-- Source records follows --
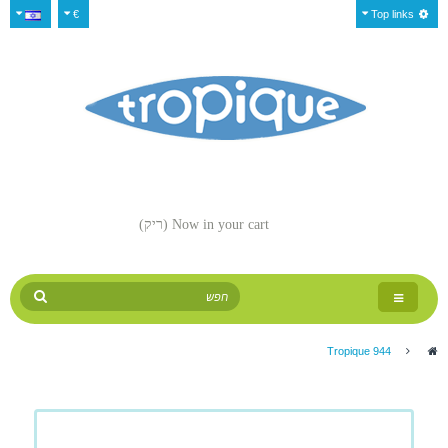
€
Top links
Now in your cart
(ריק)
Toggle
navigation
Tropique 944
>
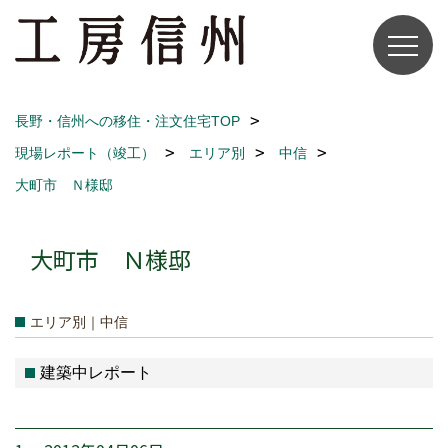
長野・信州への移住・注文住宅TOP
現場レポート（竣工）
エリア別
中信
大町市 Ｎ様邸
大町市 Ｎ様邸
エリア別｜中信
建築中レポート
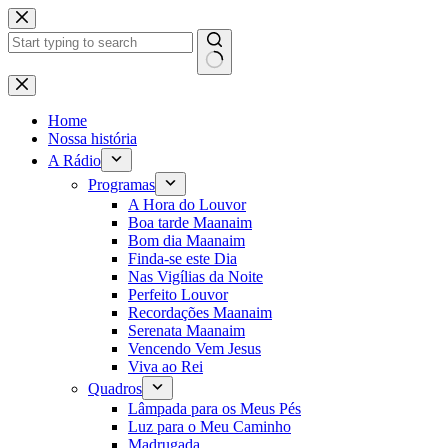
Home
Nossa história
A Rádio
Programas
A Hora do Louvor
Boa tarde Maanaim
Bom dia Maanaim
Finda-se este Dia
Nas Vigílias da Noite
Perfeito Louvor
Recordações Maanaim
Serenata Maanaim
Vencendo Vem Jesus
Viva ao Rei
Quadros
Lâmpada para os Meus Pés
Luz para o Meu Caminho
Madrugada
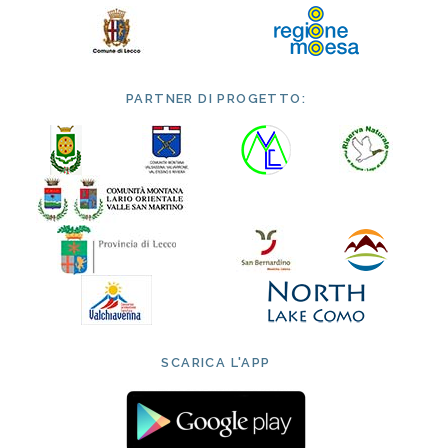
PARTNER DI PROGETTO:
SCARICA L'APP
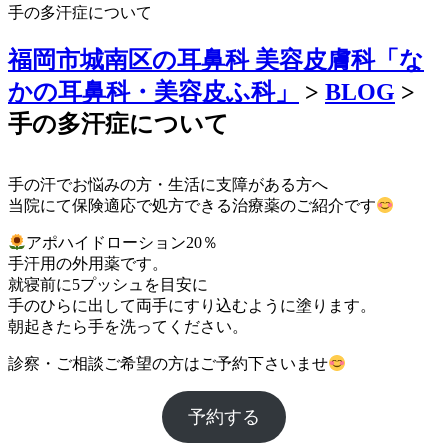
手の多汗症について
福岡市城南区の耳鼻科 美容皮膚科「な
かの耳鼻科・美容皮ふ科」
>
BLOG
>
手の多汗症について
手の汗でお悩みの方・生活に支障がある方へ
当院にて保険適応で処方できる治療薬のご紹介です
アポハイドローション20％
手汗用の外用薬です。
就寝前に5プッシュを目安に
手のひらに出して両手にすり込むように塗ります。
朝起きたら手を洗ってください。
診察・ご相談ご希望の方はご予約下さいませ
予約する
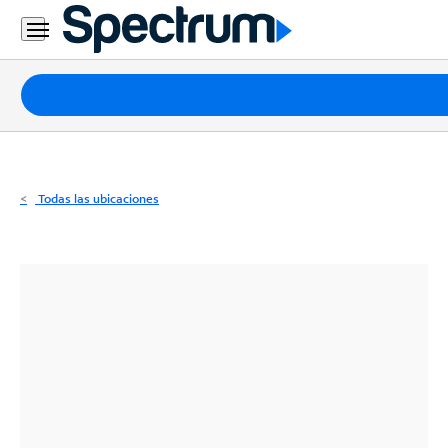
Residencial
Business
Paquetes
Internet
TV
Todas las ubicaciones
Móvil
Teléfono
Residencial
Business
Contáctanos
Inglés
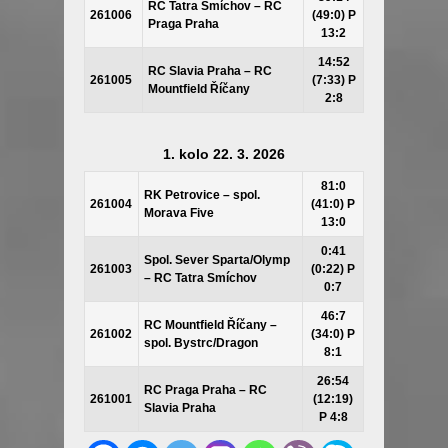
RC Tatra Smíchov – RC
261006
(49:0) P
Praga Praha
13:2
14:52
RC Slavia Praha – RC
261005
(7:33) P
Mountfield Říčany
2:8
1. kolo 22. 3. 2026
81:0
RK Petrovice
– spol.
261004
(41:0) P
Morava Five
13:0
0:41
Spol. Sever Sparta/Olymp
261003
(0:22) P
–
R
C Tatra Smíchov
0:7
46:7
RC Mountfield Říčany –
261002
(34:0) P
s
pol. Bystrc/
Dragon
8:1
26:54
RC Praga Praha –
RC
261001
(12:19)
Slavia Praha
P 4:8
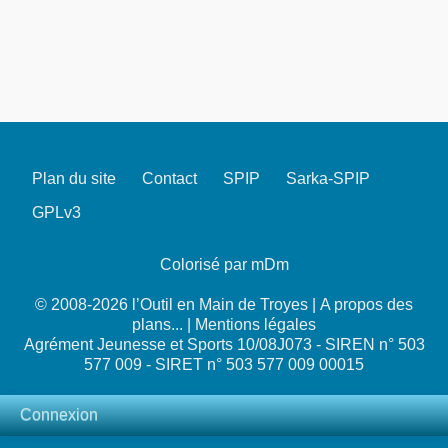
Plan du site
Contact
SPIP
Sarka-SPIP
GPLv3
Colorisé par mDm
© 2008-2026 l’Outil en Main de Troyes |
A propos des
plans...
|
Mentions légales
Agrément Jeunesse et Sports 10/08J073 - SIREN n° 503
577 009 - SIRET n° 503 577 009 00015
Connexion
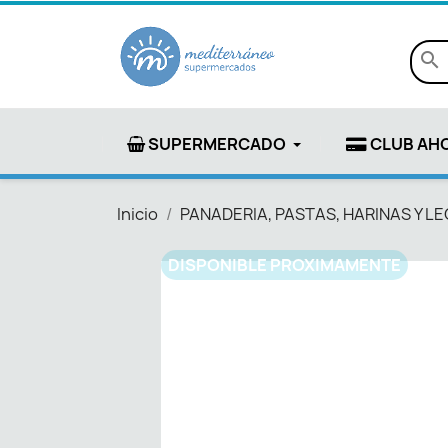
search
SUPERMERCADO
CLUB AH
Inicio
PANADERIA, PASTAS, HARINAS Y 
DISPONIBLE PROXIMAMENTE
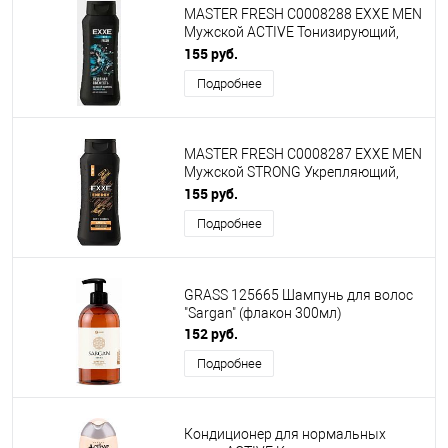
MASTER FRESH С0008288 EXXE MEN
Мужской ACTIVE Тонизирующий,
400 мл
155 руб.
Подробнее
MASTER FRESH С0008287 EXXE MEN
Мужской STRONG Укрепляющий,
400 мл
155 руб.
Подробнее
GRASS 125665 Шампунь для волос
"Sargan" (флакон 300мл)
152 руб.
Подробнее
Кондиционер для нормальных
-- Source records concluded --
» What needs to be done:
Can you retype every record above exactly, leaving out the pictures?

» Output of the task:
€
Top links
Now in your cart
(ריק)
Toggle
navigation
Tropique 944
>
長野・信州への移住・注文住宅TOP
現場レポート（竣工）
エリア別
中信
大町市 Ｎ様邸
大町市 Ｎ様邸
エリア別｜中信
建築中レポート
Home
Nossa história
A Rádio
Programas
A Hora do Louvor
Boa tarde Maanaim
Bom dia Maanaim
Finda-se este Dia
Nas Vigílias da Noite
Perfeito Louvor
Recordações Maanaim
Serenata Maanaim
Vencendo Vem Jesus
Viva ao Rei
Quadros
Lâmpada para os Meus Pés
Luz para o Meu Caminho
Madrugada
PARTNER DI PROGETTO:
SCARICA L'APP
手の多汗症について
福岡市城南区の耳鼻科 美容皮膚科「な
かの耳鼻科・美容皮ふ科」
>
BLOG
>
手の多汗症について
手の汗でお悩みの方・生活に支障がある方へ
当院にて保険適応で処方できる治療薬のご紹介です
アポハイドローション20％
手汗用の外用薬です。
就寝前に5プッシュを目安に
手のひらに出して両手にすり込むように塗ります。
朝起きたら手を洗ってください。
診察・ご相談ご希望の方はご予約下さいませ
予約する
Residencial
Business
Paquetes
Internet
TV
Todas las ubicaciones
Móvil
Teléfono
Residencial
Business
Contáctanos
Inglés
RC Tatra Smíchov – RC
261006
(49:0) P
Praga Praha
13:2
14:52
RC Slavia Praha – RC
261005
(7:33) P
Mountfield Říčany
2:8
1. kolo 22. 3. 2026
81:0
RK Petrovice
– spol.
261004
(41:0) P
Morava Five
13:0
0:41
Spol. Sever Sparta/Olymp
261003
(0:22) P
–
R
C Tatra Smíchov
0:7
46:7
RC Mountfield Říčany –
261002
(34:0) P
s
pol. Bystrc/
Dragon
8:1
26:54
RC Praga Praha –
RC
261001
(12:19)
Slavia Praha
P 4:8
Plan du site
Contact
SPIP
Sarka-SPIP
GPLv3
Colorisé par mDm
© 2008-2026 l’Outil en Main de Troyes |
A propos des
plans...
|
Mentions légales
Agrément Jeunesse et Sports 10/08J073 - SIREN n° 503
577 009 - SIRET n° 503 577 009 00015
Connexion
search
SUPERMERCADO
CLUB AH
Inicio
PANADERIA, PASTAS, HARINAS Y 
DISPONIBLE PROXIMAMENTE
MASTER FRESH С0008288 EXXE MEN
Мужской ACTIVE Тонизирующий,
400 мл
155 руб.
Подробнее
MASTER FRESH С0008287 EXXE MEN
Мужской STRONG Укрепляющий,
400 мл
155 руб.
Подробнее
GRASS 125665 Шампунь для волос
"Sargan" (флакон 300мл)
152 руб.
Подробнее
Кондиционер для нормальных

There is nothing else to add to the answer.